It is really frustrating to find that every other open source project's source code and documentation etc., follows slightly or hugely different directory structure and naming conventions.

  1. How do I quickly orient my self to the directory/naming conventions?
  2. Get to the overall architecture of the app without going through a bunch of source code files?
  3. How do I make reaching to the relevant code (that I am interested in) quicker?

The best way is to download the whole project under your favorite IDE and use the IDE tools to gain a first overview.

For the Apache Software Foundation for example, they have just one huge Subversion root from which you can pull any single project in a few clicks using Eclipse. This creates a project in your workspace and you can use all the powerful tools of Eclipse to understand the class hierarchy, navigate (Ctrl/click) from one class to the next or just search artefacts in files. The same holds true for Intellij or Netbeans of course.

For github, just add a git plugin to Eclipse and do the same. At Sourceforge they use Subversion as well and used to rely on CVS, but the same will apply.

It seems like a lot of work but believe me it isn't. This strategy will also allow you to understand the various ways to build and architecture OSS (Maven, Hudson/Jenkins, Ant, make/nmake etc...).

Once you've done it once, it's much easier the second time and you'll find out it's always the same process.

Your developer skills will get a boost from taking this option seriously.

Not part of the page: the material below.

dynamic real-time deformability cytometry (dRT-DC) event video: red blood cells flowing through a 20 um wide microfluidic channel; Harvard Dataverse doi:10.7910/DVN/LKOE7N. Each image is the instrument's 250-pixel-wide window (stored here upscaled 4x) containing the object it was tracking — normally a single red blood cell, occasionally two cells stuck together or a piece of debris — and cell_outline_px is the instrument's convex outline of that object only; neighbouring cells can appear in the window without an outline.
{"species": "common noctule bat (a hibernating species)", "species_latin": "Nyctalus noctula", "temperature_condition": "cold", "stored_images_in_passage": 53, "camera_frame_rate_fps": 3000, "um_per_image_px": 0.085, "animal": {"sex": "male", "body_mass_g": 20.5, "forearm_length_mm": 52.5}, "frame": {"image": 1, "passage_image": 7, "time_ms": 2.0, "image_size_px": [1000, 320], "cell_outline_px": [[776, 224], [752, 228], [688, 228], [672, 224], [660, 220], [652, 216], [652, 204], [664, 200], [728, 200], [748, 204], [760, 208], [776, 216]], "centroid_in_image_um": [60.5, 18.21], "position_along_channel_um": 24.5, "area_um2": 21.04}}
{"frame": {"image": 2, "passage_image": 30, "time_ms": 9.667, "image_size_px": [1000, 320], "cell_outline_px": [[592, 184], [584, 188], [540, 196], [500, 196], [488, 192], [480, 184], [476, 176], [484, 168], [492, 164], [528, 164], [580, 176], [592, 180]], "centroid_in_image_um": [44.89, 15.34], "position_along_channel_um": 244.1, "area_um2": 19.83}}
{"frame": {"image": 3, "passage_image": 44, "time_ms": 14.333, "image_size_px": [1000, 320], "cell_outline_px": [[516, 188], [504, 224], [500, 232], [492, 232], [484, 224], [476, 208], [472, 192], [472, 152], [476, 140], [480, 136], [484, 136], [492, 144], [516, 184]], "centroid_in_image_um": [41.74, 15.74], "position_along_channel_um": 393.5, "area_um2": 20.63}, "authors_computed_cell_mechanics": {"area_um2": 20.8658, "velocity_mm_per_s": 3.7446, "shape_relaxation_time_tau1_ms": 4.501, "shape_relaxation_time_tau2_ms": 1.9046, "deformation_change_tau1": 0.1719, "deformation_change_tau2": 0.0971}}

  1. Directory and naming conventions will become clear when you start reading the source code
  2. Documentation should speak about it. Some projects use design patterns extensively with many callbacks, delegates and such. Prior experience and knowledge in these areas will definitely make it easier to grasp the overall architecture of the project. Then, there will be a developer mailing list per project(some may have more than one)
  3. If you use Emacs or Vim, use etags/ctags in combination with cscope. I think Eclipse, Netbeans, Anjuta and such have similar features too.

IMHO, spending some time to read through the sources, documentation, mailing list archives in order to understand any project, whether open source or not should be OK. After all, many man hours of work has been put in there, and understanding it all should take some time. You might have a different opinion here.